In the dance world, Murawski is what they call a "bunhead." (I heard her refer to herself that way, so I'm not out of line.) She knew early on that it would be harder for her than for other dancers, so she poured all of her energy into being the best.
"I always have to be so much better in order to be accepted," she told me. "In Russia, they love it. ... They think this is the ideal for a ballerina, that you have long limbs on the stage. In America, it's very different."
Murawski's dancing abilities don't appear to be in question. So if ballet officials had an issue with a tall dancer, why woo her here? Now that she's finally here and performing beautifully, she gets a hard toe shoe up her backside, because they apparently don't like the idea of a tall female looming over shorter male dancers.

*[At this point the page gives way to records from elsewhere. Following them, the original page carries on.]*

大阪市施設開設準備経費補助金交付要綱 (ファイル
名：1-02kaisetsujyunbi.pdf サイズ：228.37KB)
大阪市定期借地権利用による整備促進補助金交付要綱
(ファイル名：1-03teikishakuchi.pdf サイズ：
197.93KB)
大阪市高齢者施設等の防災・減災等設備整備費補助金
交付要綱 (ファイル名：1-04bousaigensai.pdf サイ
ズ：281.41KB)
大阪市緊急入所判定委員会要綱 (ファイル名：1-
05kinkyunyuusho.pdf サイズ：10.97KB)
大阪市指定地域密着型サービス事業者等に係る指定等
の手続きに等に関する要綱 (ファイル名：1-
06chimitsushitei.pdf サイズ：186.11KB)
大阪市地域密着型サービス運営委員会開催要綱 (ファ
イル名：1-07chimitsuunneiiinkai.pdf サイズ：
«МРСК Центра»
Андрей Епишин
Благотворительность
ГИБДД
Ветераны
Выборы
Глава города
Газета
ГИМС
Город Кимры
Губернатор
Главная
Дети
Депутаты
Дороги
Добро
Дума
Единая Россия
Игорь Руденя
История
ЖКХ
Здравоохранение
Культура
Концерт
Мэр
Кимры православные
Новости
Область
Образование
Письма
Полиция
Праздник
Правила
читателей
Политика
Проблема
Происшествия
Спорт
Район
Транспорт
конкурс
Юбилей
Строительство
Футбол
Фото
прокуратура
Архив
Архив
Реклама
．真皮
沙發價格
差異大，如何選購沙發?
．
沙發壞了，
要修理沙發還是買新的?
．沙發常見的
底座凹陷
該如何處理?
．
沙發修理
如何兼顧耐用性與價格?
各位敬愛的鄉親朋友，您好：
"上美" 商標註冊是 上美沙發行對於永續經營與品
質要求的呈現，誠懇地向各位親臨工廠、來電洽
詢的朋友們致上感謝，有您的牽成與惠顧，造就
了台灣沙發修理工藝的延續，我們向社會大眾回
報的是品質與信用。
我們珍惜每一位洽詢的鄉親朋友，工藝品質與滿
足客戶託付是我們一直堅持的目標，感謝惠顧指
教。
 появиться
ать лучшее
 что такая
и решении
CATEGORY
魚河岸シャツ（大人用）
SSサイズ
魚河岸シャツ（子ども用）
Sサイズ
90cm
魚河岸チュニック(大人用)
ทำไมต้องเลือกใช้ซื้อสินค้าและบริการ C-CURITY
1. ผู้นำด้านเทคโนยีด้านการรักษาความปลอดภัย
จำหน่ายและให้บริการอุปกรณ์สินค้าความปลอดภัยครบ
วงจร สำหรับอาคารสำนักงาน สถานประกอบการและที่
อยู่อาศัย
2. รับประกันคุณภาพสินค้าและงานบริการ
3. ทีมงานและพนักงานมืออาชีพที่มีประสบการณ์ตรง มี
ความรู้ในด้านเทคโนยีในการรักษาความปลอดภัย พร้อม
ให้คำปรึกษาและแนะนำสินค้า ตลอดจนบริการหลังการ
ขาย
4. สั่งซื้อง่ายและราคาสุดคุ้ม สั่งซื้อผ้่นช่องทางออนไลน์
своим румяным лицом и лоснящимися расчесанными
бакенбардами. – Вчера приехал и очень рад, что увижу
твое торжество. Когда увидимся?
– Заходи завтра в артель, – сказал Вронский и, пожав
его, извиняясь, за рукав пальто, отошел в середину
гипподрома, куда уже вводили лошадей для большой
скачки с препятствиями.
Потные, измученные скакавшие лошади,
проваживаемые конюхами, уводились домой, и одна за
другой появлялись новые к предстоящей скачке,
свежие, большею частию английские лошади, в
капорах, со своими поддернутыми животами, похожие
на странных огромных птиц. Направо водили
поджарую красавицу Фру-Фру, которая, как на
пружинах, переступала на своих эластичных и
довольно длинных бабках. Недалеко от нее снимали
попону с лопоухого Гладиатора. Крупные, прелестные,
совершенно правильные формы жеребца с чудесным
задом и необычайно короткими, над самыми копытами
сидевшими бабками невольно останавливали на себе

When Americans go to the ballet or to any other artistic performance, we expect to see this great nation reflected on the stage. That means performers of all sizes, races, ages. The only criterion should be whether they can perform. Yo, it's 2017. I shouldn't have to point this out.
David Gray, the Ballet's executive director, tried to defend the company's action in a statement: "Building a world class ballet company is similar to building a world class sports team. Just as there are excellent athletes whose careers are better fulfilled at one team than another, there are excellent dancers who will better fulfill their potential at different companies. Just as a coach must make difficult decisions that they feel are in the best interests of the team, so does an Artistic Director."
But coaches judge players on athletic ability. Not on appearance.
The company should get taller male dancers if officials are hung up on the outdated notion that a man is supposed to be taller than his female partner. How many celebrity examples have we seen lately in which the female is considerably taller? Comedian Kevin Hart and his gorgeous bride Eniko come to mind. First Lady Michelle Obama stands eye-to-eye with President Obama when she's in heels.
The way Murawski is being treated reminds me of African American ballerinas historically denied opportunities because of their skin color or the size of their posteriors.
"Dancers of color have gone through that and are still going through that every single day," said Kim Bears-Bailey, assistant artistic director of Philadanco, founded in 1970 to create opportunities for black dancers. "Sara will get another job. ... But what about the women of color who don't even get in the room?"
A friend of Murawski's put together a GoFundMe account [https://www.gofundme.com/season-pay-for-philly-ballet-couple] to raise $100,000 to keep her in Philadelphia and to help the company hire a tall male dancer to partner with her.
Please be generous. Talent knows no shape, size, or hue.